** Extracted information follows **
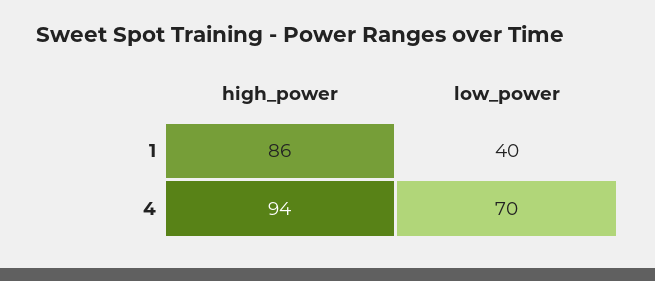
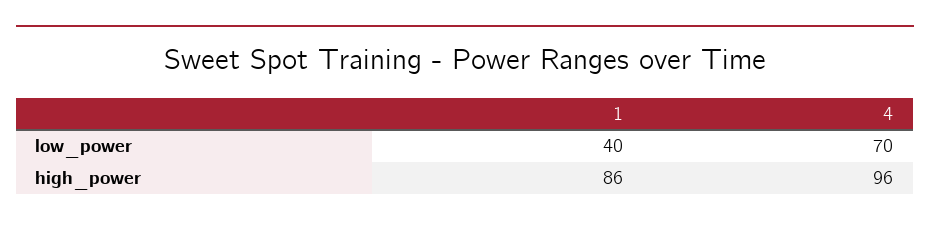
  {
    "high_power": {
      "1": 86,
-     "4": 94
+     "4": 96
    },
    "low_power": {
      "1": 40,
      "4": 70
    }
  }

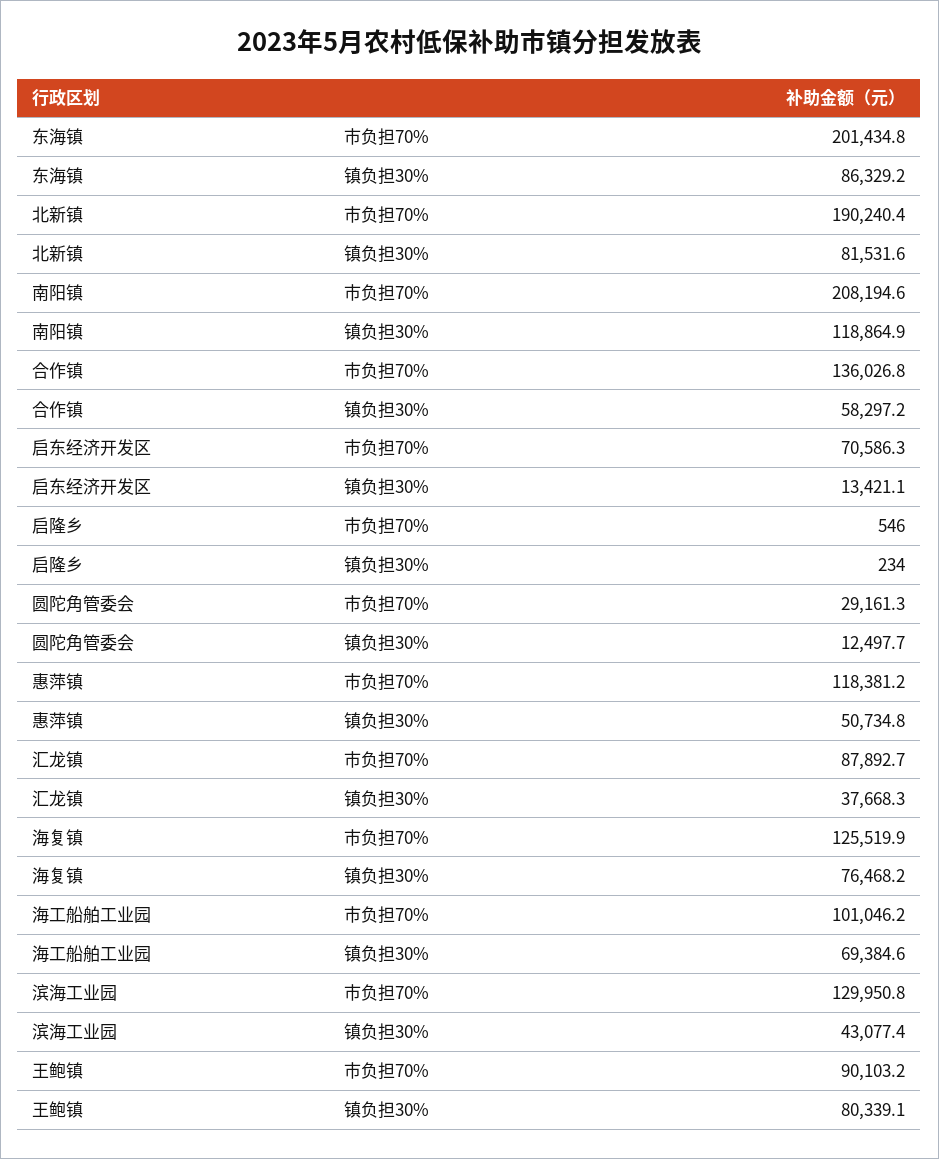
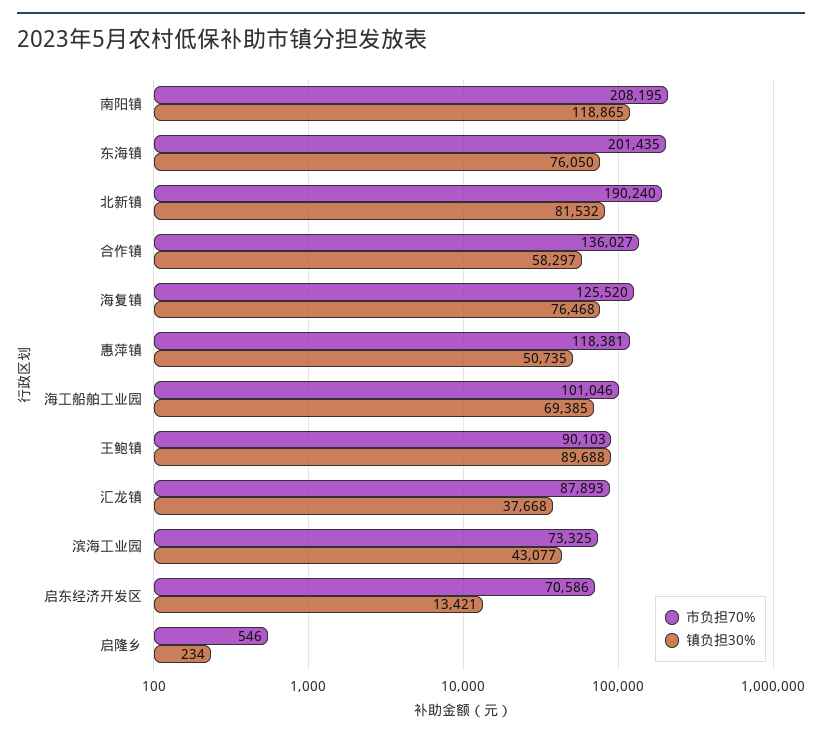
  {
    "市负担70%": {
      "东海镇": 201434.8,
      "北新镇": 190240.4,
      "南阳镇": 208194.6,
      "合作镇": 136026.8,
      "启东经济开发区": 70586.3,
      "启隆乡": 546,
-     "圆陀角管委会": 29161.3,
      "惠萍镇": 118381.2,
      "汇龙镇": 87892.7,
      "海复镇": 125519.9,
      "海工船舶工业园": 101046.2,
-     "滨海工业园": 129950.8,
+     "滨海工业园": 73325,
      "王鲍镇": 90103.2
    },
    "镇负担30%": {
-     "东海镇": 86329.2,
+     "东海镇": 76050,
      "北新镇": 81531.6,
      "南阳镇": 118864.9,
      "合作镇": 58297.2,
      "启东经济开发区": 13421.1,
      "启隆乡": 234,
-     "圆陀角管委会": 12497.7,
      "惠萍镇": 50734.8,
      "汇龙镇": 37668.3,
      "海复镇": 76468.2,
      "海工船舶工业园": 69384.6,
      "滨海工业园": 43077.4,
-     "王鲍镇": 80339.1
+     "王鲍镇": 89688
    }
  }

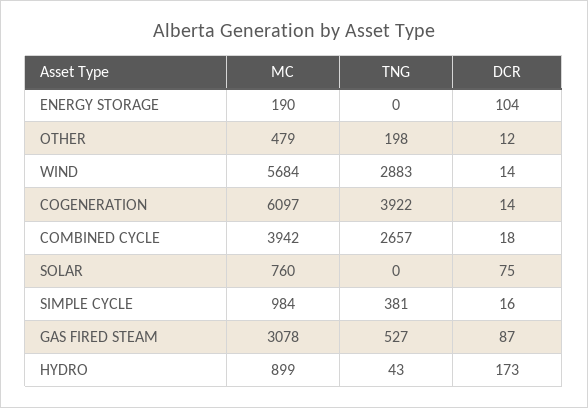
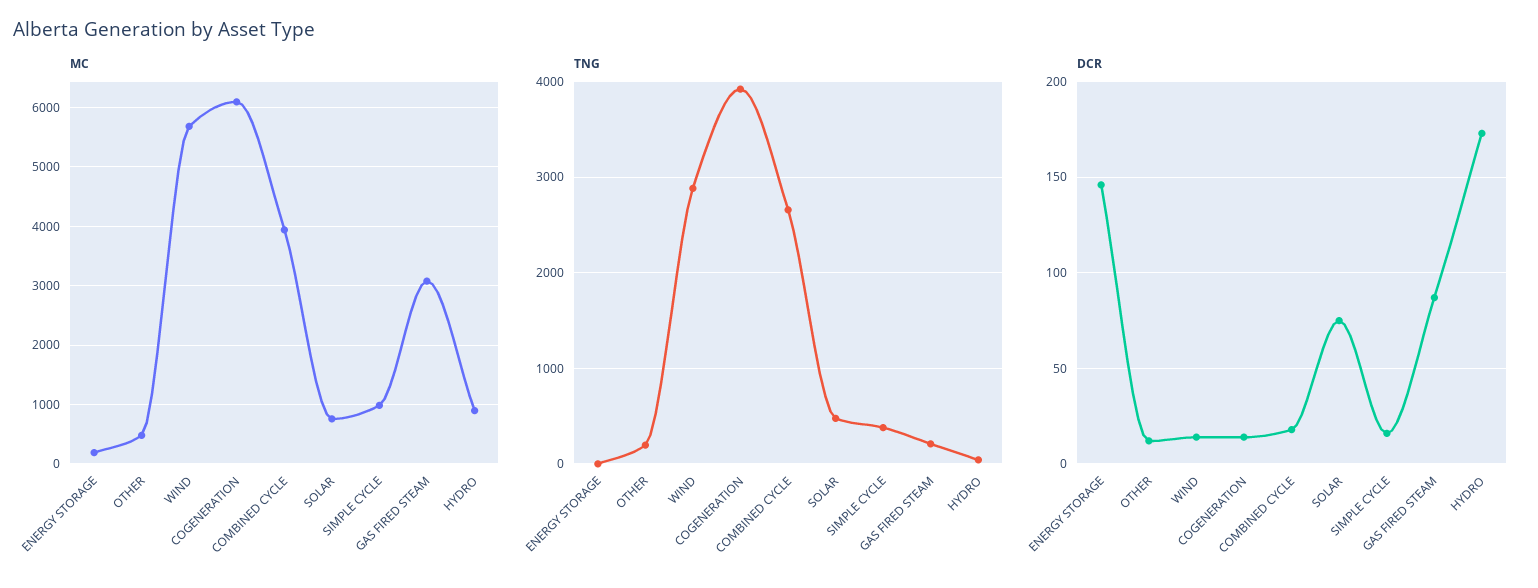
  {
    "MC": {
      "ENERGY STORAGE": 190,
      "OTHER": 479,
      "WIND": 5684,
      "COGENERATION": 6097,
      "COMBINED CYCLE": 3942,
      "SOLAR": 760,
      "SIMPLE CYCLE": 984,
      "GAS FIRED STEAM": 3078,
      "HYDRO": 899
    },
    "TNG": {
      "ENERGY STORAGE": 0,
      "OTHER": 198,
      "WIND": 2883,
      "COGENERATION": 3922,
      "COMBINED CYCLE": 2657,
-     "SOLAR": 0,
+     "SOLAR": 500,
      "SIMPLE CYCLE": 381,
-     "GAS FIRED STEAM": 527,
+     "GAS FIRED STEAM": 200,
      "HYDRO": 43
    },
    "DCR": {
-     "ENERGY STORAGE": 104,
+     "ENERGY STORAGE": 145,
      "OTHER": 12,
      "WIND": 14,
      "COGENERATION": 14,
      "COMBINED CYCLE": 18,
      "SOLAR": 75,
      "SIMPLE CYCLE": 16,
      "GAS FIRED STEAM": 87,
      "HYDRO": 173
    }
  }

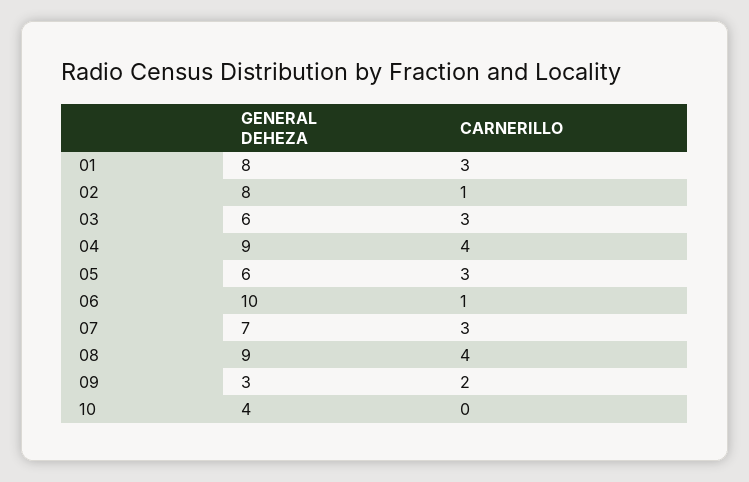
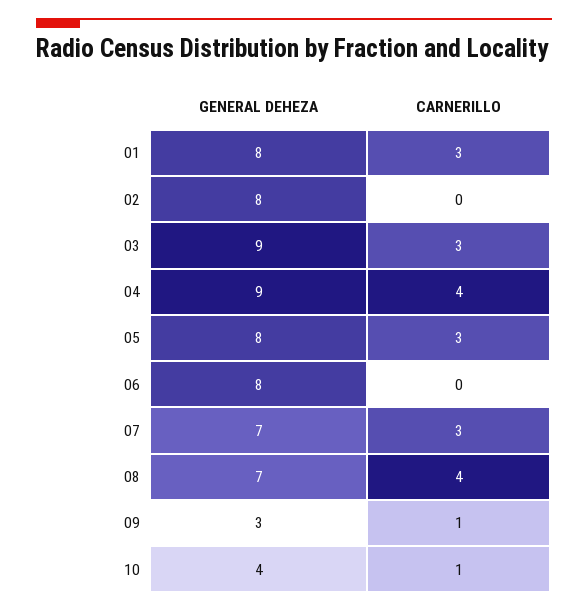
  {
    "GENERAL DEHEZA": {
      "01": 8,
      "02": 8,
-     "03": 6,
+     "03": 9,
      "04": 9,
-     "05": 6,
+     "05": 8,
-     "06": 10,
+     "06": 8,
      "07": 7,
-     "08": 9,
+     "08": 7,
      "09": 3,
      "10": 4
    },
    "CARNERILLO": {
      "01": 3,
-     "02": 1,
+     "02": 0,
      "03": 3,
      "04": 4,
      "05": 3,
-     "06": 1,
+     "06": 0,
      "07": 3,
      "08": 4,
-     "09": 2,
+     "09": 1,
-     "10": 0
+     "10": 1
    }
  }

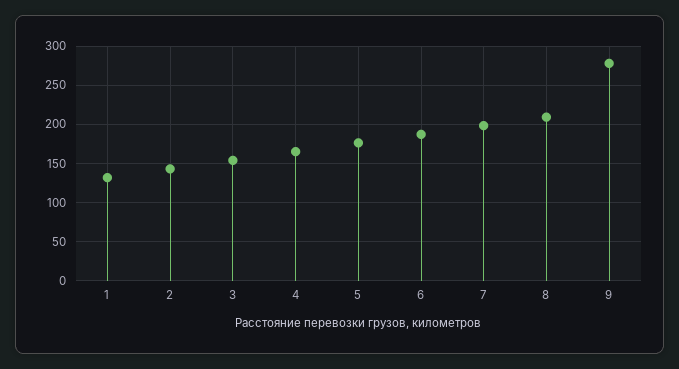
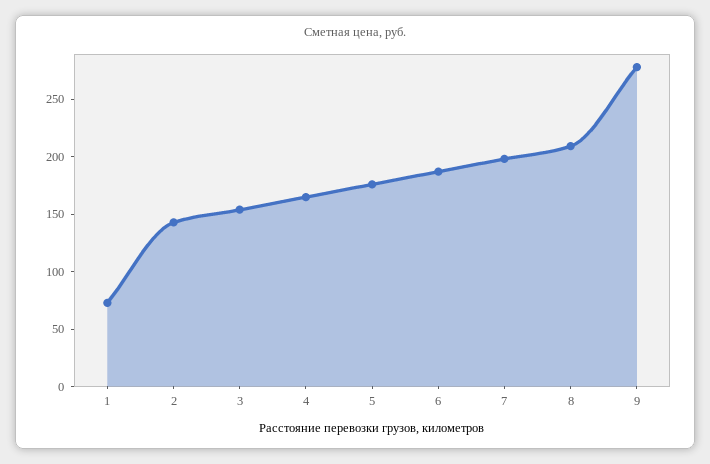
  {
-   "1": 130,
+   "1": 70,
    "2": 140,
    "3": 150,
    "4": 160,
    "5": 180,
    "6": 190,
    "7": 200,
    "8": 210,
    "9": 280
  }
** End of Extracted information **
Return every entry unchanged and skip the pictures.

Answer to this problem:
  {
    "high_power": {
      "1": 86,
-     "4": 94
+     "4": 96
    },
    "low_power": {
      "1": 40,
      "4": 70
    }
  }

  {
    "市负担70%": {
      "东海镇": 201434.8,
      "北新镇": 190240.4,
      "南阳镇": 208194.6,
      "合作镇": 136026.8,
      "启东经济开发区": 70586.3,
      "启隆乡": 546,
-     "圆陀角管委会": 29161.3,
      "惠萍镇": 118381.2,
      "汇龙镇": 87892.7,
      "海复镇": 125519.9,
      "海工船舶工业园": 101046.2,
-     "滨海工业园": 129950.8,
+     "滨海工业园": 73325,
      "王鲍镇": 90103.2
    },
    "镇负担30%": {
-     "东海镇": 86329.2,
+     "东海镇": 76050,
      "北新镇": 81531.6,
      "南阳镇": 118864.9,
      "合作镇": 58297.2,
      "启东经济开发区": 13421.1,
      "启隆乡": 234,
-     "圆陀角管委会": 12497.7,
      "惠萍镇": 50734.8,
      "汇龙镇": 37668.3,
      "海复镇": 76468.2,
      "海工船舶工业园": 69384.6,
      "滨海工业园": 43077.4,
-     "王鲍镇": 80339.1
+     "王鲍镇": 89688
    }
  }

  {
    "MC": {
      "ENERGY STORAGE": 190,
      "OTHER": 479,
      "WIND": 5684,
      "COGENERATION": 6097,
      "COMBINED CYCLE": 3942,
      "SOLAR": 760,
      "SIMPLE CYCLE": 984,
      "GAS FIRED STEAM": 3078,
      "HYDRO": 899
    },
    "TNG": {
      "ENERGY STORAGE": 0,
      "OTHER": 198,
      "WIND": 2883,
      "COGENERATION": 3922,
      "COMBINED CYCLE": 2657,
-     "SOLAR": 0,
+     "SOLAR": 500,
      "SIMPLE CYCLE": 381,
-     "GAS FIRED STEAM": 527,
+     "GAS FIRED STEAM": 200,
      "HYDRO": 43
    },
    "DCR": {
-     "ENERGY STORAGE": 104,
+     "ENERGY STORAGE": 145,
      "OTHER": 12,
      "WIND": 14,
      "COGENERATION": 14,
      "COMBINED CYCLE": 18,
      "SOLAR": 75,
      "SIMPLE CYCLE": 16,
      "GAS FIRED STEAM": 87,
      "HYDRO": 173
    }
  }

  {
    "GENERAL DEHEZA": {
      "01": 8,
      "02": 8,
-     "03": 6,
+     "03": 9,
      "04": 9,
-     "05": 6,
+     "05": 8,
-     "06": 10,
+     "06": 8,
      "07": 7,
-     "08": 9,
+     "08": 7,
      "09": 3,
      "10": 4
    },
    "CARNERILLO": {
      "01": 3,
-     "02": 1,
+     "02": 0,
      "03": 3,
      "04": 4,
      "05": 3,
-     "06": 1,
+     "06": 0,
      "07": 3,
      "08": 4,
-     "09": 2,
+     "09": 1,
-     "10": 0
+     "10": 1
    }
  }

  {
-   "1": 130,
+   "1": 70,
    "2": 140,
    "3": 150,
    "4": 160,
    "5": 180,
    "6": 190,
    "7": 200,
    "8": 210,
    "9": 280
  }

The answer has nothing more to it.